- WHAT YOU HAVE TO DO -
A verbatim reproduction of the lines below, from the line containing "Enterprise Customers" through the line containing "(a) Vodafone grants", both ends included, is the whole required output.

- SOURCE DATA -
• • • • • • •
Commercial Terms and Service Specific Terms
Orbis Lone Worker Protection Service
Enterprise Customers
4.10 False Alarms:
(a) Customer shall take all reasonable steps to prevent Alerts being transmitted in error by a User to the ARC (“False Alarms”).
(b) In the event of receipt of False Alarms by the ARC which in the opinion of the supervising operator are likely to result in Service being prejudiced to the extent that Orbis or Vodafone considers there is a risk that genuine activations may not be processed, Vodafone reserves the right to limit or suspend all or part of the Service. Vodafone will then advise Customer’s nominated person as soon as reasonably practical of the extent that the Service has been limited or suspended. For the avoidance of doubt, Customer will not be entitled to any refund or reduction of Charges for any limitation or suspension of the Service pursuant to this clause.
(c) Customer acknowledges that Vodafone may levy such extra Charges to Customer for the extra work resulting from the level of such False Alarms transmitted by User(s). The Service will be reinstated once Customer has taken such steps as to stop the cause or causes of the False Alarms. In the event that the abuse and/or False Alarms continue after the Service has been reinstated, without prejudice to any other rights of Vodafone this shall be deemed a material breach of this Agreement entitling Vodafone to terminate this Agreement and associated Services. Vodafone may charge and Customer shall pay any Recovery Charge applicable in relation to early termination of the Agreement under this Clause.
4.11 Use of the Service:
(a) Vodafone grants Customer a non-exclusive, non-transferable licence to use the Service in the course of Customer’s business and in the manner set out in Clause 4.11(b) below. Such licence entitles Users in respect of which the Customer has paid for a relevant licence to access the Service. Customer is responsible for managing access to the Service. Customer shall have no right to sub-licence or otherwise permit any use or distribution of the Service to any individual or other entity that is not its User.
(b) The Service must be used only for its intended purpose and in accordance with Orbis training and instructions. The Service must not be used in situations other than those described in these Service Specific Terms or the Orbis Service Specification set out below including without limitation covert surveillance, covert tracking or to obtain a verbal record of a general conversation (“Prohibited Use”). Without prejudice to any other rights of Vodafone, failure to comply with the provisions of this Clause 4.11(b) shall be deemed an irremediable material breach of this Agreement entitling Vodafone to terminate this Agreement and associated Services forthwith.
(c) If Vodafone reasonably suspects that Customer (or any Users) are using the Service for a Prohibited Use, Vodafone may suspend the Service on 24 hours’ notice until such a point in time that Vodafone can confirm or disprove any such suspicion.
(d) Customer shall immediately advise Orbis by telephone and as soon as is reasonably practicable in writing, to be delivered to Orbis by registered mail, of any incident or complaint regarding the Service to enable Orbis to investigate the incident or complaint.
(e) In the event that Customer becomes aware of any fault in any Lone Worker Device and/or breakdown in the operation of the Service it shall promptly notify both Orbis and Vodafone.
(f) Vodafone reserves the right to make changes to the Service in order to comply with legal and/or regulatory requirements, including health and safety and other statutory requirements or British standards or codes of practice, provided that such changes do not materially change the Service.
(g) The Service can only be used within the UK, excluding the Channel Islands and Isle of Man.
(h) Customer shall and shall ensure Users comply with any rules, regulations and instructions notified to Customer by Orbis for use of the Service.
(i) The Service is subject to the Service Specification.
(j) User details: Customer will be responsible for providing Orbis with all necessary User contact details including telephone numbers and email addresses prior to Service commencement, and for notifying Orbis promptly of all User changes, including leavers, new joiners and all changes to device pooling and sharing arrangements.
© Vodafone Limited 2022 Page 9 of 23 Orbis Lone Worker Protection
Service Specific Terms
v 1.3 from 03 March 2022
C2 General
• • • • • • •
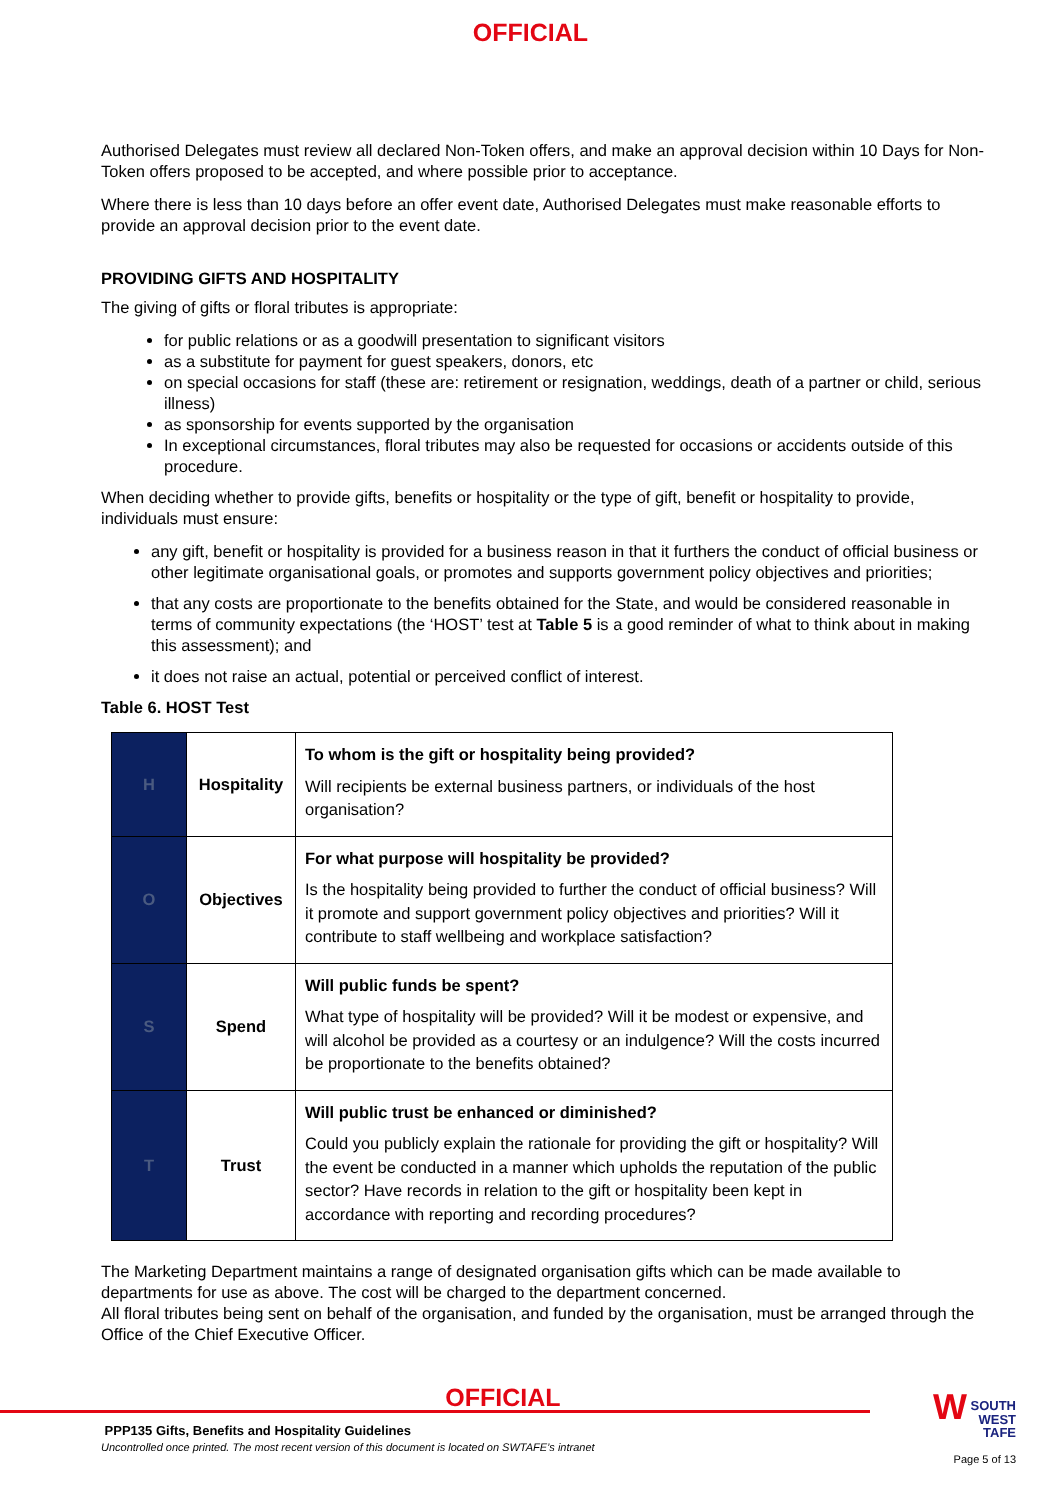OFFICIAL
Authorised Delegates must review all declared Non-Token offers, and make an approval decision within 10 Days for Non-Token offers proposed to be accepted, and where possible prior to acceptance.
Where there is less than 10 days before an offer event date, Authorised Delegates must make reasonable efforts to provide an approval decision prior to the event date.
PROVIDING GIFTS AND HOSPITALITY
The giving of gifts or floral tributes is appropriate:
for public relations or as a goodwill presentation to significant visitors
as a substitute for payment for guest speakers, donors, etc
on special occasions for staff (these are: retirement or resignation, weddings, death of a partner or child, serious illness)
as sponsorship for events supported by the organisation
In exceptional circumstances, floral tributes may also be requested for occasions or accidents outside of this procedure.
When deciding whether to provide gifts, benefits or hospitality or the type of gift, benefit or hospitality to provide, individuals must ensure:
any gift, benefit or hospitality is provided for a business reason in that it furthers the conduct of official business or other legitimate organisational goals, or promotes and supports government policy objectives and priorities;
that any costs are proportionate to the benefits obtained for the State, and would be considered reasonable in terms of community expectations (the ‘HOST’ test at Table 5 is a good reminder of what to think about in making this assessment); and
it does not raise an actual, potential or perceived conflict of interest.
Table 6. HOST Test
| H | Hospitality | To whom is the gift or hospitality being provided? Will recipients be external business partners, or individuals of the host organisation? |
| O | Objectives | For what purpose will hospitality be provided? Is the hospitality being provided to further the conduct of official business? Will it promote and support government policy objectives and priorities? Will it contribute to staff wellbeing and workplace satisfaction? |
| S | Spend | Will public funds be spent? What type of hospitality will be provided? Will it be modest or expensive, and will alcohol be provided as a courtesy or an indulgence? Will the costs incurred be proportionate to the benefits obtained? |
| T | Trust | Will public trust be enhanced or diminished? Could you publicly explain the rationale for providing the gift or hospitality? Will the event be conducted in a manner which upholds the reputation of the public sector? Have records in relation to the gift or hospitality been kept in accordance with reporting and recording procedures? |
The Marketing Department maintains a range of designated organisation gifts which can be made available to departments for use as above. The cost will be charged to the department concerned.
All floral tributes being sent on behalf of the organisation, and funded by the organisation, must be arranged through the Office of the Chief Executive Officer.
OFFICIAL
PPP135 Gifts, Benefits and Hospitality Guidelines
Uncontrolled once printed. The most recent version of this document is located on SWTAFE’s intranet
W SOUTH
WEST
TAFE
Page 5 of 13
• • • • • • •
- RESPONSE TO THE TASK -
Enterprise Customers
4.10 False Alarms:
(a) Customer shall take all reasonable steps to prevent Alerts being transmitted in error by a User to the ARC (“False Alarms”).
(b) In the event of receipt of False Alarms by the ARC which in the opinion of the supervising operator are likely to result in Service being prejudiced to the extent that Orbis or Vodafone considers there is a risk that genuine activations may not be processed, Vodafone reserves the right to limit or suspend all or part of the Service. Vodafone will then advise Customer’s nominated person as soon as reasonably practical of the extent that the Service has been limited or suspended. For the avoidance of doubt, Customer will not be entitled to any refund or reduction of Charges for any limitation or suspension of the Service pursuant to this clause.
(c) Customer acknowledges that Vodafone may levy such extra Charges to Customer for the extra work resulting from the level of such False Alarms transmitted by User(s). The Service will be reinstated once Customer has taken such steps as to stop the cause or causes of the False Alarms. In the event that the abuse and/or False Alarms continue after the Service has been reinstated, without prejudice to any other rights of Vodafone this shall be deemed a material breach of this Agreement entitling Vodafone to terminate this Agreement and associated Services. Vodafone may charge and Customer shall pay any Recovery Charge applicable in relation to early termination of the Agreement under this Clause.
4.11 Use of the Service:
(a) Vodafone grants Customer a non-exclusive, non-transferable licence to use the Service in the course of Customer’s business and in the manner set out in Clause 4.11(b) below. Such licence entitles Users in respect of which the Customer has paid for a relevant licence to access the Service. Customer is responsible for managing access to the Service. Customer shall have no right to sub-licence or otherwise permit any use or distribution of the Service to any individual or other entity that is not its User.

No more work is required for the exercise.